The PNVCR, which launched at the beginning of this semester, serves as an additional pathway for community members to address harm and conflict outside of traditional conduct review processes. The program has been a collaboration between the Office of the Dean of Students and Residential Life (ResLife).

In addition to holding open discussions, like the social media community circle, the PNVCR will offer a range of services to acknowledge harm and facilitate conflict resolution. Community members who are encountering harm or interpersonal conflict can submit a request for services on the PNVCR’s website. Additionally, the Office of the Dean of Students may refer students to the program for a restorative justice process after a conduct violation.

Director of Residential Education and Associate Director of Student Life Whitney Hogan, one of the program’s directors, emphasized that the PNVCR aims to be proactive as well as reactive.

“Community circles are a facilitation technique that is non-hierarchical, anti-colonialist, anti-patriarchal and is a way to really get people to be architects in designing the community that they are in,” Hogan said.

Besides its four directors, the program has eight student facilitators who have been trained in nonviolent conflict resolution and restorative justice techniques. These students work with the directors and faculty and staff facilitators to lead community circles and conflict mediations.

Peyton Tran ’23, a student facilitator and a member of the Conduct Review Board, said that the program fills a gap in the College’s response to conflict.

“There might be tension where there’s not a dean-level conduct violation, and there’s nothing that needs to go to ResLife necessarily,” Tran said. “I think that part of what this program can do is bring everybody together, facilitate a dialogue about it, come to a conclusion and clear the air.”

The facilitators have identified anonymous online speech as an issue that might benefit from further discussion through the PNVCR. The group recognized that students were using YikYak and anonymous Instagram accounts to voice grievances in ways that might be empowering but also had the potential to create harm.

“If you’ve been on YikYak you know, yeah, there’s funny posts about people stealing squirrels that are harmless, but also I think a lot of it is trying to find a common enemy,” Colby Santana ’23, one of the student facilitators, said. “A lot of people have lost that [sense of community] and finding that is very easy, establishing an ‘us versus them’ mindset.”

Tran noted that this kind of programming is particularly important after the loss of multiple in-person semesters.

“A major part of what we hope the PNVCR will do is repair harm to the community, but I also think it can be a powerful tool to help rebuild the community that the upperclassmen have seen before the pandemic.
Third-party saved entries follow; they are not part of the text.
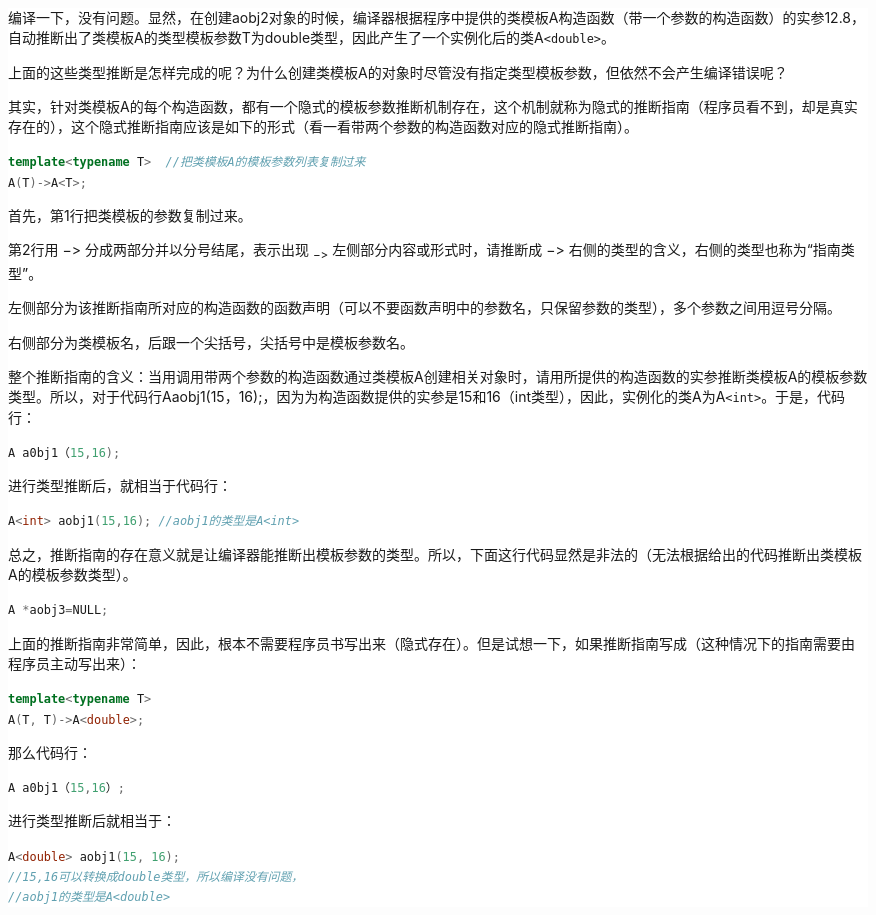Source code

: 
编译一下，没有问题。显然，在创建aobj2对象的时候，编译器根据程序中提供的类模板A构造函数（带一个参数的构造函数）的实参12.8，自动推断出了类模板A的类型模板参数T为double类型，因此产生了一个实例化后的类A`<double>`。  

上面的这些类型推断是怎样完成的呢？为什么创建类模板A的对象时尽管没有指定类型模板参数，但依然不会产生编译错误呢？  

其实，针对类模板A的每个构造函数，都有一个隐式的模板参数推断机制存在，这个机制就称为隐式的推断指南（程序员看不到，却是真实存在的），这个隐式推断指南应该是如下的形式（看一看带两个参数的构造函数对应的隐式推断指南）。  

``` cpp
template<typename T>  //把类模板A的模板参数列表复制过来
A(T)->A<T>;
```

首先，第1行把类模板的参数复制过来。  

第2行用 $\scriptscriptstyle->$ 分成两部分并以分号结尾，表示出现 $_{->}$ 左侧部分内容或形式时，请推断成 $\scriptscriptstyle->$ 右侧的类型的含义，右侧的类型也称为“指南类型”。  

左侧部分为该推断指南所对应的构造函数的函数声明（可以不要函数声明中的参数名，只保留参数的类型），多个参数之间用逗号分隔。  

右侧部分为类模板名，后跟一个尖括号，尖括号中是模板参数名。  

整个推断指南的含义：当用调用带两个参数的构造函数通过类模板A创建相关对象时，请用所提供的构造函数的实参推断类模板A的模板参数类型。所以，对于代码行Aaobj1(15，16);，因为为构造函数提供的实参是15和16（int类型），因此，实例化的类A为A`<int>`。于是，代码行：  

``` cpp
A a0bj1（15,16);  
```


进行类型推断后，就相当于代码行：  

``` cpp
A<int> aobj1(15,16); //aobj1的类型是A<int>  
```


总之，推断指南的存在意义就是让编译器能推断出模板参数的类型。所以，下面这行代码显然是非法的（无法根据给出的代码推断出类模板A的模板参数类型）。  

``` cpp
A *aobj3=NULL;  
```


上面的推断指南非常简单，因此，根本不需要程序员书写出来（隐式存在）。但是试想一下，如果推断指南写成（这种情况下的指南需要由程序员主动写出来）：  
```cpp
template<typename T>
A(T, T)->A<double>;
```

那么代码行：  

``` cpp
A a0bj1（15,16）;  
```


进行类型推断后就相当于：  

```cpp
A<double> aobj1(15, 16);
//15,16可以转换成double类型，所以编译没有问题，
//aobj1的类型是A<double>
```
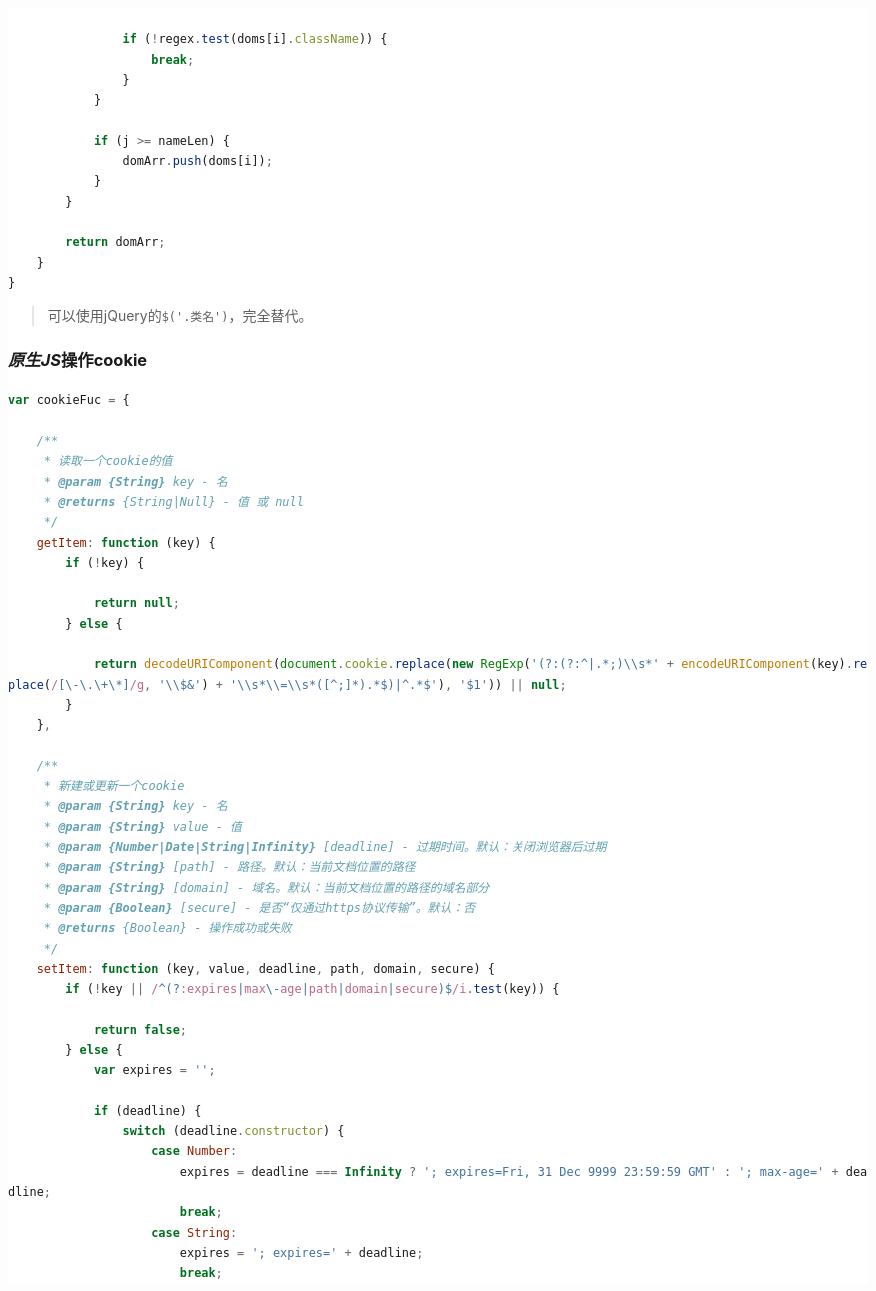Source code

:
 ```javascript

                if (!regex.test(doms[i].className)) {
                    break;
                }
            }

            if (j >= nameLen) {
                domArr.push(doms[i]);
            }
        }

        return domArr;
    }
}
```
>可以使用jQuery的`$('.类名')`，完全替代。

### *原生JS*操作cookie
```javascript
var cookieFuc = {

    /**
     * 读取一个cookie的值
     * @param {String} key - 名
     * @returns {String|Null} - 值 或 null
     */
    getItem: function (key) {
        if (!key) {

            return null;
        } else {

            return decodeURIComponent(document.cookie.replace(new RegExp('(?:(?:^|.*;)\\s*' + encodeURIComponent(key).replace(/[\-\.\+\*]/g, '\\$&') + '\\s*\\=\\s*([^;]*).*$)|^.*$'), '$1')) || null;
        }
    },

    /**
     * 新建或更新一个cookie
     * @param {String} key - 名
     * @param {String} value - 值
     * @param {Number|Date|String|Infinity} [deadline] - 过期时间。默认：关闭浏览器后过期
     * @param {String} [path] - 路径。默认：当前文档位置的路径
     * @param {String} [domain] - 域名。默认：当前文档位置的路径的域名部分
     * @param {Boolean} [secure] - 是否“仅通过https协议传输”。默认：否
     * @returns {Boolean} - 操作成功或失败
     */
    setItem: function (key, value, deadline, path, domain, secure) {
        if (!key || /^(?:expires|max\-age|path|domain|secure)$/i.test(key)) {

            return false;
        } else {
            var expires = '';

            if (deadline) {
                switch (deadline.constructor) {
                    case Number:
                        expires = deadline === Infinity ? '; expires=Fri, 31 Dec 9999 23:59:59 GMT' : '; max-age=' + deadline;
                        break;
                    case String:
                        expires = '; expires=' + deadline;
                        break;
```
Probably not the same community, but regardless, I feel like we have an opportunity here to start to bring people back together with a sense of shared values,” Tran wrote in an email to the Orient.

Associate Dean of Student Affairs and Community Standards Katherine O’Grady has been working toward establishing more restorative justice practices since she came to the College five years ago. Now, she is one of the directors of PNVCR and sees more enthusiasm for these ideas from all parts of the College.

“We have gone from this kind of alien concept for people that like, ‘Oh, you want me to sit down and talk about my feelings? Mmm I’m good, thanks, I’ll just take the punishment.’” O’Grady said. “We’ve gone from that to introducing this in a way that people are really excited about [it], faculty being like, ‘Um, can we get some training on this?’”

While the PNVR program may have just hosted its first event, the shift to new and improved conflict-resolution resources has been a long time coming. From here, integration into campus life is key.

“A lot of it’s just establishing ourselves now, and the goal is to become a larger group, a group that’s very well trained and something that permeates throughout campus so that students know what to do with conflict, when things get tough,” Santana said. “Because [it’s] college, I mean, everything gets tough.”